>>>>

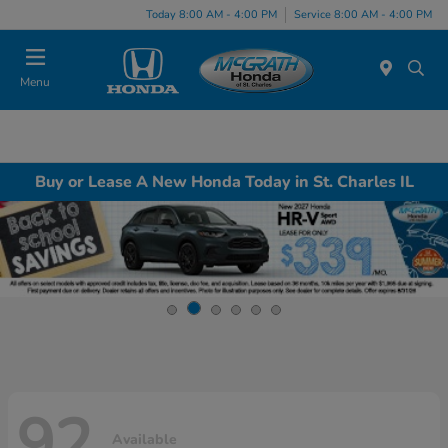
Today 8:00 AM - 4:00 PM
Service 8:00 AM - 4:00 PM
Menu
Buy or Lease A New Honda Today in St. Charles IL
92
Available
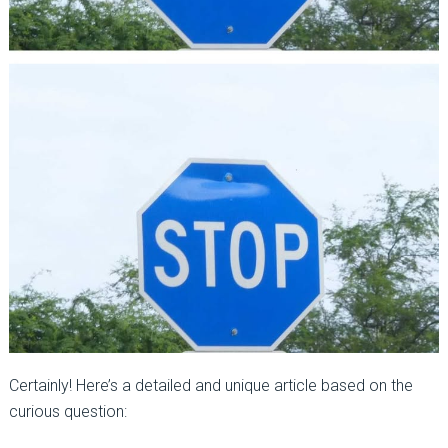
Certainly! Here’s a detailed and unique article based on the
curious question:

<<<<

About this task » How many lines of the material contain the word "Today"? Reply with the number alone.

Response below » 2